**Task to carry out**
Return the line containing "fx_px: 9357" and every line beneath it through the end of the entries below, unchanged. Pictures stay out.

[Camera settings data]
- - - - - - -
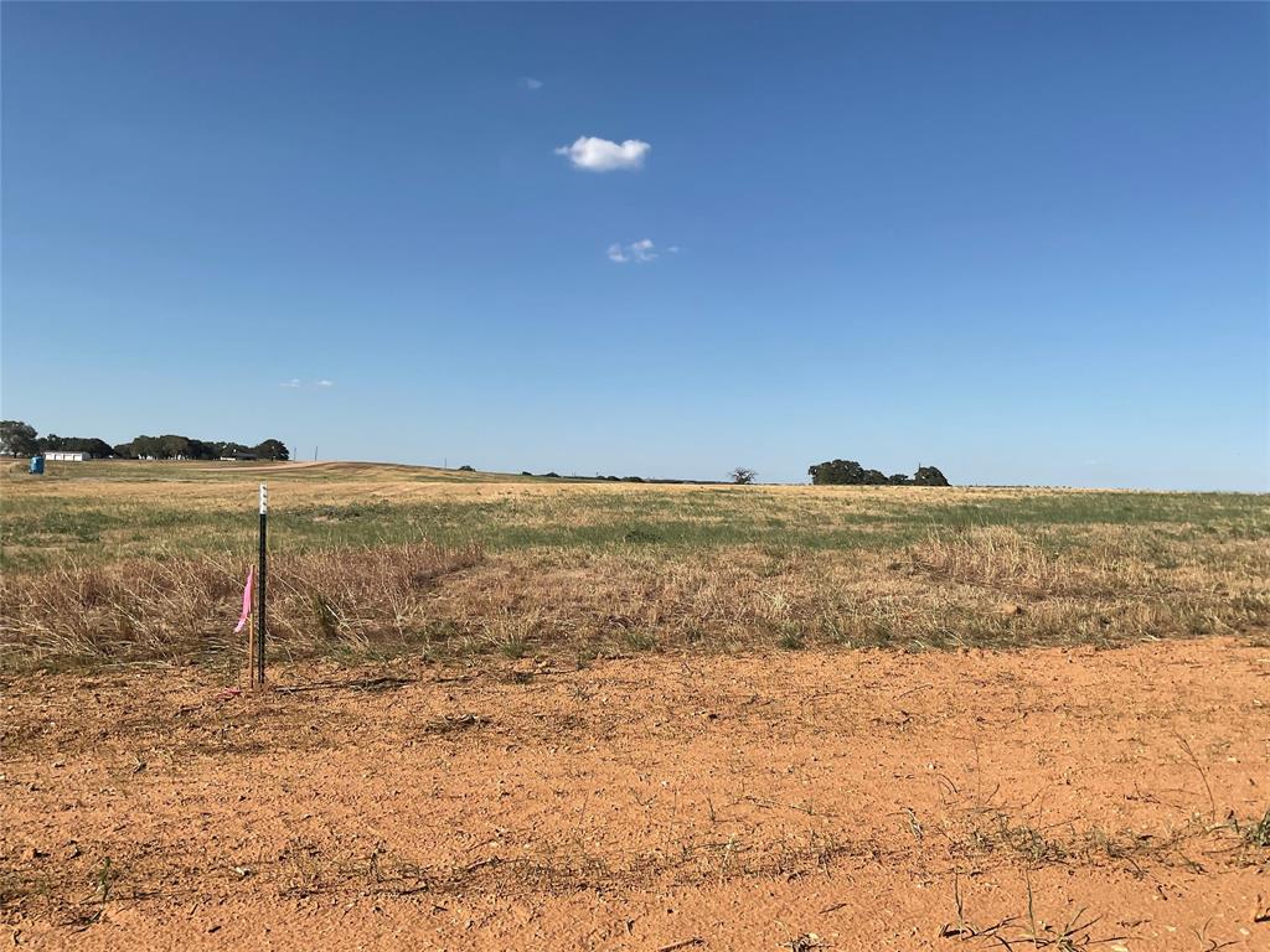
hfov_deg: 61.7
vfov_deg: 48.2
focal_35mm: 29
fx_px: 1064
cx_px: 635
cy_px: 476
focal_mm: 3
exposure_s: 1/2959
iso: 20
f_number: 1.8
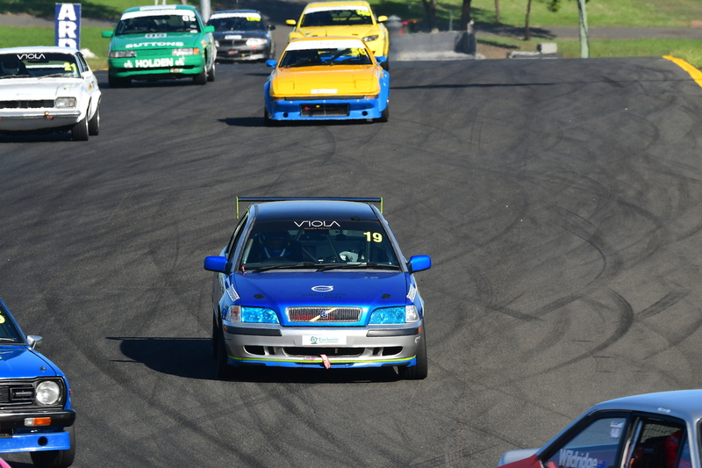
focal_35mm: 480
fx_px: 9357
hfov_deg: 4.3
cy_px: 234
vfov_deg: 2.9
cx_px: 351
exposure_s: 1/640
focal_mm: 320
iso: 500
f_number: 11
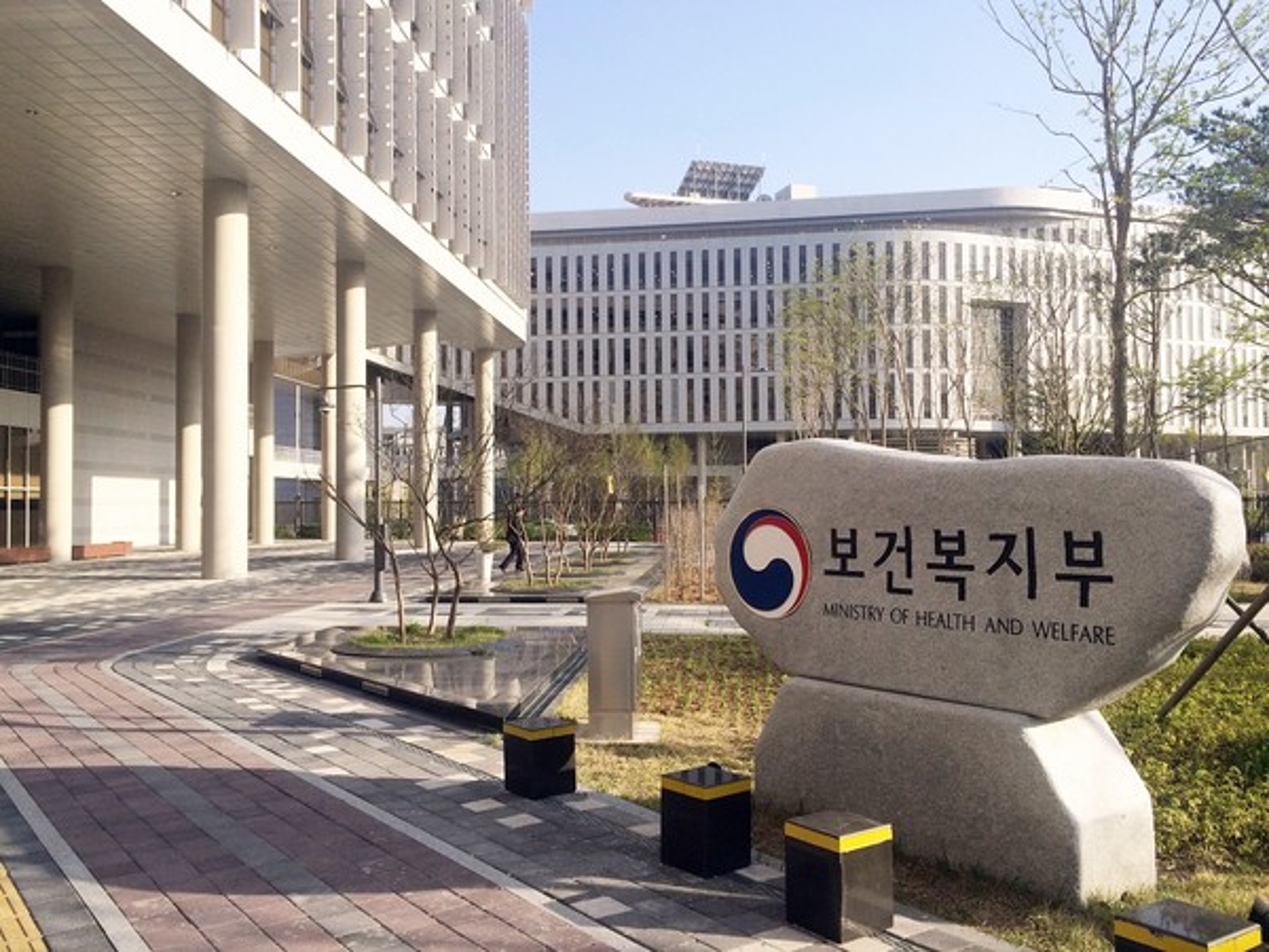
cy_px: 476
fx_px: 1063
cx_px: 634
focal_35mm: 29
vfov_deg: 48.2
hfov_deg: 61.7
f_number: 2.2
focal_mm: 4.15
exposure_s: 1/1466
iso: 32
- - - - - - -
**Result**
fx_px: 9357
hfov_deg: 4.3
cy_px: 234
vfov_deg: 2.9
cx_px: 351
exposure_s: 1/640
focal_mm: 320
iso: 500
f_number: 11
cy_px: 476
fx_px: 1063
cx_px: 634
focal_35mm: 29
vfov_deg: 48.2
hfov_deg: 61.7
f_number: 2.2
focal_mm: 4.15
exposure_s: 1/1466
iso: 32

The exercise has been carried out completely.